Afin que chaque transformateur puisse payer le même montant, un système de péréquation entre transformateurs est alimenté. Les transformateurs positionnés sur les meilleurs créneaux financent ainsi ceux qui sont moins bien placés. Ces transferts sont non négligeables et peuvent représenter entre 10 et 15 % du chiffre d’affaires de la production.
Mais surtout, ce mécanisme de partage de la valeur ajoutée sert également de base aux marchés à terme sur les produits laitiers qui sont bien plus développés aux Etats-Unis qu’en Europe. Le système de suivi des productions et des marchés sert de base aux marchés à terme : ce sont les cotations officielles qui servent explicitement de référence, lors de l’échéance, pour le règlement en espèce des contrats à terme. La convergence entre les marchés à terme et physique est donc assurée.

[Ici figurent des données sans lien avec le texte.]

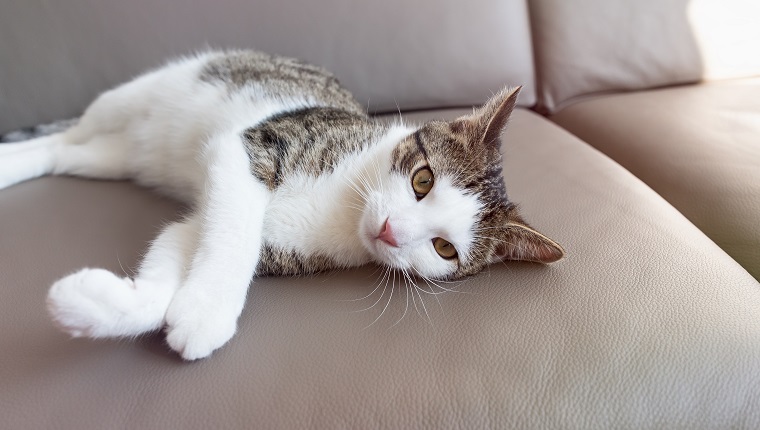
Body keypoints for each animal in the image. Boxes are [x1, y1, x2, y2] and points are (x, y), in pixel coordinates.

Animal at [0, 49, 564, 360]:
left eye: (445, 249)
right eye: (422, 180)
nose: (390, 230)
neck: (346, 208)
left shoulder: (242, 234)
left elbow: (183, 241)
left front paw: (106, 304)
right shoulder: (253, 146)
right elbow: (232, 233)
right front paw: (207, 312)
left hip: (116, 158)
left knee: (65, 152)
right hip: (142, 92)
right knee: (75, 127)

Plus encore, des contrats cotant le prix du lait payé au producteur pour les produits de deux des classes (class III et class IV) ont ainsi pu être lancé pour les producteurs. C’est pourquoi il y a aux Etats-Unis des marchés à terme sur du lait liquide. Ce n’est donc pas que les producteurs américains soient plus « ouverts » au fonctionnement des marchés, c’est juste qu’aux Etats-Unis les marchés à terme s’intègrent dans la régulation d’ensemble du secteur.
Vouloir le développement des marchés en Europe sans chercher à améliorer la transparence dans la formation des prix, ni s’attaquer à la question du partage de la valeur ajoutée, c’est mettre la charrue avant les bœufs.
Les outils privés de gestion de risque ne sont pas des substituts aux régulations publiques. Au contraire, c’est l’articulation entre les deux types d’instruments qu’il faut chercher !
Dans le cas du lait, l’exemple américain est révélateur d’une logique structurante : c’est en cherchant à mettre en place un cadre stable pour opérer un juste partage de la valeur, que la transparence au sein de la filière a pu être institutionnalisée et que se sont développés les marchés à terme. Une implication pour l’Europe agricole en découle directement.
Vouloir le développement des marchés en Europe sans chercher à améliorer la transparence dans la formation des prix, ni s’attaquer à la question du partage de la valeur ajoutée, c’est mettre la charrue avant les bœufs. Avec le risque in fine de ne pas avancer dans la construction d’un cadre de régulation améliorant le fonctionnement des marchés. Et donc d’en rester à la situation actuelle où le mode de formation des prix et de partage de la valeur ajoutée est basé sur l’occupation de ronds-points par des tracteurs aux abords des usines de transformation du lait.